_EXTRAIT CITÉ_
==*==

Article 2 : Définition de « renseignement personnel »

Par contraste, la définition de « renseignement personnel » est exhaustive et utile. Je félicite particulièrement le gouvernement pour y avoir introduit de la souplesse en visant la collecte des renseignements qui ne sont pas nécessairement enregistrés. Cela permet de contester certaines pratiques, comme la présence de caméras vidéo dans les salles d'essayage même lorsque la surveillance n'est pas enregistrée.

Article 3 : Objet - la « personne raisonnable »

J'avoue ma perplexité devant la mention, dans la clause 3 (l'objet), de ce qu'une « personne raisonnable » estimerait acceptable dans les circonstances. Après de longues discussions, nous avons conclu que ce terme ne l'emporte pas sur les principes prévus dans l'annexe, que c'est plutôt l'inverse. Néanmoins, ce n'est qu'avec l'expérience que nous verrons les résultats. Il est entendu, comme le disent les avocats, que je saisirais la recommandation formulée par plusieurs témoins, soit limiter la collecte, l'utilisation et la communication à ce qui est « légitime ainsi que justifiable et raisonnablement prévu dans les circonstances ».

Alinéa 7(1)d) : renseignement « auquel le public a accès »

==*==

Données de compréhension pour le comptage:
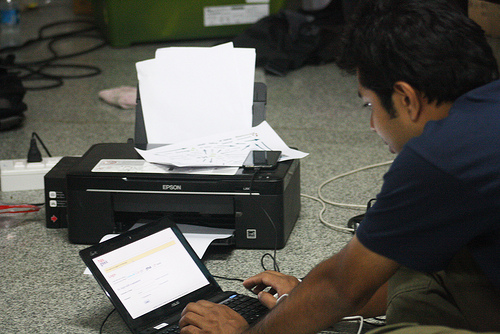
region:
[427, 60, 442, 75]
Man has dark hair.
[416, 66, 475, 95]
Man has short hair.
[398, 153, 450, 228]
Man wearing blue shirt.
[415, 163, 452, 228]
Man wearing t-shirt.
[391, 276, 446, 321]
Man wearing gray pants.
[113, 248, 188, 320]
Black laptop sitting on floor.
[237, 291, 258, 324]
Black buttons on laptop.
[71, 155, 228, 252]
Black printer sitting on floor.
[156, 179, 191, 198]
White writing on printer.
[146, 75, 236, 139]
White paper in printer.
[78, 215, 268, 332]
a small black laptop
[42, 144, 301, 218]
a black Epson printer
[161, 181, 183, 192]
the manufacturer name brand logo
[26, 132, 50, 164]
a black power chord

==*==

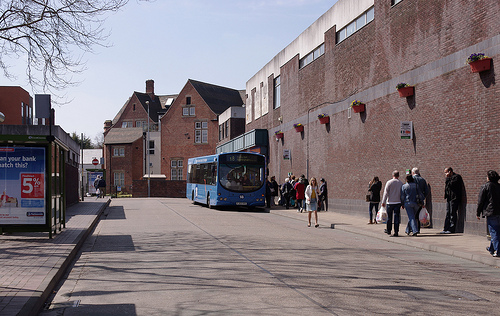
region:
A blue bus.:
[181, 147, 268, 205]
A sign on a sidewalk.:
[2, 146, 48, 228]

==*==

_CONSIGNE_
D'après l'extrait cité, quelle pratique la définition de « renseignement personnel » permet-elle de contester ?

_RÉPONSE ATTENDUE_
La présence de caméras vidéo dans les salles d'essayage, même lorsque la surveillance n'est pas enregistrée.